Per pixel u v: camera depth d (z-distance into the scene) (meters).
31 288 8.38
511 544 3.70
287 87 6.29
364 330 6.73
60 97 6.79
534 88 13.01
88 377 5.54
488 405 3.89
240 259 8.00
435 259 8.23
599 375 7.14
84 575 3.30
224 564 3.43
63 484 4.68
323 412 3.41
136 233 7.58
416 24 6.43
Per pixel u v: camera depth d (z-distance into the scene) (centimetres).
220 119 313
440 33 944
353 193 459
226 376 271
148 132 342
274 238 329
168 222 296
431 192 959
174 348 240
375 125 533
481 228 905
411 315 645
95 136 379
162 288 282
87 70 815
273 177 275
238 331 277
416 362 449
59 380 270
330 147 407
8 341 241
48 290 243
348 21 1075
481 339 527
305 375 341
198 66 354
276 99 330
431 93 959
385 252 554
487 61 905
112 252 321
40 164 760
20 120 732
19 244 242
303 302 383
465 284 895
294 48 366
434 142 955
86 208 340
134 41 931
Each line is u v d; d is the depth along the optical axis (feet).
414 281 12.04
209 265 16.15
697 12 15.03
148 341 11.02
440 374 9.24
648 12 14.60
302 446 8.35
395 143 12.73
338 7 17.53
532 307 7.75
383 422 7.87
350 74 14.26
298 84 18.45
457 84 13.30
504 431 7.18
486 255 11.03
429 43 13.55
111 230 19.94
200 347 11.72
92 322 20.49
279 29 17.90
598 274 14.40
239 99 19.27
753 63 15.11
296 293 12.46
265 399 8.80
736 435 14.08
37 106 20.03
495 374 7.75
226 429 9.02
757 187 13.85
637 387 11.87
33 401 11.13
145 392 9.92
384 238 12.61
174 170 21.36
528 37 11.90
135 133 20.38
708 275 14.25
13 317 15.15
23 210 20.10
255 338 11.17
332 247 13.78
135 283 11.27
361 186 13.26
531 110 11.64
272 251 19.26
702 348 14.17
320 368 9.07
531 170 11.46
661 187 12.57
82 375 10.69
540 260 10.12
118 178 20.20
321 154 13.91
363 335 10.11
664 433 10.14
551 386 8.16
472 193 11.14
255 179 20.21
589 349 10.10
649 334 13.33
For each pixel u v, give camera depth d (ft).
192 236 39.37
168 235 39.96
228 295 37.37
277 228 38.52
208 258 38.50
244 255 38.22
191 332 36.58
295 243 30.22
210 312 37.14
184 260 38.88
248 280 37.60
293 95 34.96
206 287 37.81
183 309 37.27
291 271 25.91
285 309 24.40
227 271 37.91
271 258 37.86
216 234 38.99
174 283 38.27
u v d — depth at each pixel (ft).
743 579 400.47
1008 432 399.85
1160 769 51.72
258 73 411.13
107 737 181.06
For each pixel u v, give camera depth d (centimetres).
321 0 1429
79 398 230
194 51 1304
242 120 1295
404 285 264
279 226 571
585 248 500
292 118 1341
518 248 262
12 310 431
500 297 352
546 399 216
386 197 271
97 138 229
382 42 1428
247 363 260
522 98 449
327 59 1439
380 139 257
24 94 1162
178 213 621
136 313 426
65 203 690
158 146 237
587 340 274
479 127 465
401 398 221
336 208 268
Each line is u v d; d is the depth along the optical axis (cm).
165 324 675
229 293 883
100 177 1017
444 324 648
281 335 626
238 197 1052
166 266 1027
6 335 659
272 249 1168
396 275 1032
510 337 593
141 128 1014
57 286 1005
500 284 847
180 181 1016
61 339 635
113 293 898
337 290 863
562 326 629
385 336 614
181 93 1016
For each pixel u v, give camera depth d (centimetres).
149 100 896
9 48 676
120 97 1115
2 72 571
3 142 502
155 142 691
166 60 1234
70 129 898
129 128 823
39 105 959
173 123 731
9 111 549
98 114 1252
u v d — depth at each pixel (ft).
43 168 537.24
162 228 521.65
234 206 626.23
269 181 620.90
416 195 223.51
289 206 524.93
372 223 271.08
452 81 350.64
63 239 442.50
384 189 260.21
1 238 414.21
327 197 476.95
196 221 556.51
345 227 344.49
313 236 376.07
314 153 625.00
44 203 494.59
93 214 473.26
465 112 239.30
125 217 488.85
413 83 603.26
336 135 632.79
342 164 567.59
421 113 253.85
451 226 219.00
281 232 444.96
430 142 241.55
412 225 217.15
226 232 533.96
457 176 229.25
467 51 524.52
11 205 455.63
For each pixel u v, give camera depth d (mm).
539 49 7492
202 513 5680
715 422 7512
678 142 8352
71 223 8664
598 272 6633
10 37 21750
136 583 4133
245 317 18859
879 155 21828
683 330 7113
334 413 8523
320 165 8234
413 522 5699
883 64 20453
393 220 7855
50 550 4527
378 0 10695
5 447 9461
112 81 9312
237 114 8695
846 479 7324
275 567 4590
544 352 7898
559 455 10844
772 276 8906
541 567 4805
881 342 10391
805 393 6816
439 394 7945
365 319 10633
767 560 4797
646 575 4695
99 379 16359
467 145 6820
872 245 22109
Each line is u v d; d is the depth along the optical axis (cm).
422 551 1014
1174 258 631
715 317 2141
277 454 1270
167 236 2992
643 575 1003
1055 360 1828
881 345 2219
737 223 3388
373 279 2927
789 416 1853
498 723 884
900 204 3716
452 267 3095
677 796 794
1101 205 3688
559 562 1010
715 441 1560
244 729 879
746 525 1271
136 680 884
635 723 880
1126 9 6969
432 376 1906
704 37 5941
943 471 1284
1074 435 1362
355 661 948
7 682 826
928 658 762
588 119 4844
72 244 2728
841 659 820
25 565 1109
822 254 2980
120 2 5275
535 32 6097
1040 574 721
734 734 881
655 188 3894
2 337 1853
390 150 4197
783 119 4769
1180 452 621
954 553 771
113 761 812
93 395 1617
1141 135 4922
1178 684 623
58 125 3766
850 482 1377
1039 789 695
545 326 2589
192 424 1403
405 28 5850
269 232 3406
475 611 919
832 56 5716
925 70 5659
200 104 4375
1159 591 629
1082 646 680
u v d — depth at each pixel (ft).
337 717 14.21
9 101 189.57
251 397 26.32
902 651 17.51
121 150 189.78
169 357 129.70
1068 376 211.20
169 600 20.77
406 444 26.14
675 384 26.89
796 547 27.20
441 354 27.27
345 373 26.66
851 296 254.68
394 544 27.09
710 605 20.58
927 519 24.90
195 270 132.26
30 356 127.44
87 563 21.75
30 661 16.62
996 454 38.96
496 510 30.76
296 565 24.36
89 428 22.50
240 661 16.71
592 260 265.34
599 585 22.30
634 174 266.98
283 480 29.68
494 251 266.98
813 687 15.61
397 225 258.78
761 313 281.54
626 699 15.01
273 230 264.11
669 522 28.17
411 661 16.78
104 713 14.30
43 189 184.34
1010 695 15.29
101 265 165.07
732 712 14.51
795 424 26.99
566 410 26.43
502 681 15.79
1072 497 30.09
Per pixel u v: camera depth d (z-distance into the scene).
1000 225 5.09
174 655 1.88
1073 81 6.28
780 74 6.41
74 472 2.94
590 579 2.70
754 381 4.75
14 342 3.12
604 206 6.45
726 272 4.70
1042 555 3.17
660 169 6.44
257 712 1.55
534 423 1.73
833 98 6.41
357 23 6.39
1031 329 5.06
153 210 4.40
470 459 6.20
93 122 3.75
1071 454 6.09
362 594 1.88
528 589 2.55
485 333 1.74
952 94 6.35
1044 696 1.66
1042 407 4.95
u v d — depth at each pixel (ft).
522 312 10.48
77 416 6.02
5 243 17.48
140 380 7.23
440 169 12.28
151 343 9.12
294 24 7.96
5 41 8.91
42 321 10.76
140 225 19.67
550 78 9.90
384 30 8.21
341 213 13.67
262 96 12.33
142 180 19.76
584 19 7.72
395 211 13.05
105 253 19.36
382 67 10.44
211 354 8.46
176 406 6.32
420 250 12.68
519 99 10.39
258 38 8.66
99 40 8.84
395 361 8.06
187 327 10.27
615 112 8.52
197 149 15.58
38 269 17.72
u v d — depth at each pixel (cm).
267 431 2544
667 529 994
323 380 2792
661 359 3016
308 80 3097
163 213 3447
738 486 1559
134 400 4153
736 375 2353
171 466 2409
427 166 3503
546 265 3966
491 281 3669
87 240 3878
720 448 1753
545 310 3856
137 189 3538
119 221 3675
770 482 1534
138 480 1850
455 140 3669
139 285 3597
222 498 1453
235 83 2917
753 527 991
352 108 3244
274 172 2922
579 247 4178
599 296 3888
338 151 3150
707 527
····················
**WHAT THE TASK ASKS**: Give back exactly the lines above, from the line containing "767 560 4797" through the line containing "1072 497 30.09", with both end lines and nothing more.

**ANSWER BOX**:
767 560 4797
646 575 4695
99 379 16359
467 145 6820
872 245 22109
Each line is u v d; d is the depth along the optical axis (cm).
422 551 1014
1174 258 631
715 317 2141
277 454 1270
167 236 2992
643 575 1003
1055 360 1828
881 345 2219
737 223 3388
373 279 2927
789 416 1853
498 723 884
900 204 3716
452 267 3095
677 796 794
1101 205 3688
559 562 1010
715 441 1560
244 729 879
746 525 1271
136 680 884
635 723 880
1126 9 6969
432 376 1906
704 37 5941
943 471 1284
1074 435 1362
355 661 948
7 682 826
928 658 762
588 119 4844
72 244 2728
841 659 820
25 565 1109
822 254 2980
120 2 5275
535 32 6097
1040 574 721
734 734 881
655 188 3894
2 337 1853
390 150 4197
783 119 4769
1180 452 621
954 553 771
113 761 812
93 395 1617
1141 135 4922
1178 684 623
58 125 3766
850 482 1377
1039 789 695
545 326 2589
192 424 1403
405 28 5850
269 232 3406
475 611 919
832 56 5716
925 70 5659
200 104 4375
1159 591 629
1082 646 680
u v d — depth at each pixel (ft).
337 717 14.21
9 101 189.57
251 397 26.32
902 651 17.51
121 150 189.78
169 357 129.70
1068 376 211.20
169 600 20.77
406 444 26.14
675 384 26.89
796 547 27.20
441 354 27.27
345 373 26.66
851 296 254.68
394 544 27.09
710 605 20.58
927 519 24.90
195 270 132.26
30 356 127.44
87 563 21.75
30 661 16.62
996 454 38.96
496 510 30.76
296 565 24.36
89 428 22.50
240 661 16.71
592 260 265.34
599 585 22.30
634 174 266.98
283 480 29.68
494 251 266.98
813 687 15.61
397 225 258.78
761 313 281.54
626 699 15.01
273 230 264.11
669 522 28.17
411 661 16.78
104 713 14.30
43 189 184.34
1010 695 15.29
101 265 165.07
732 712 14.51
795 424 26.99
566 410 26.43
502 681 15.79
1072 497 30.09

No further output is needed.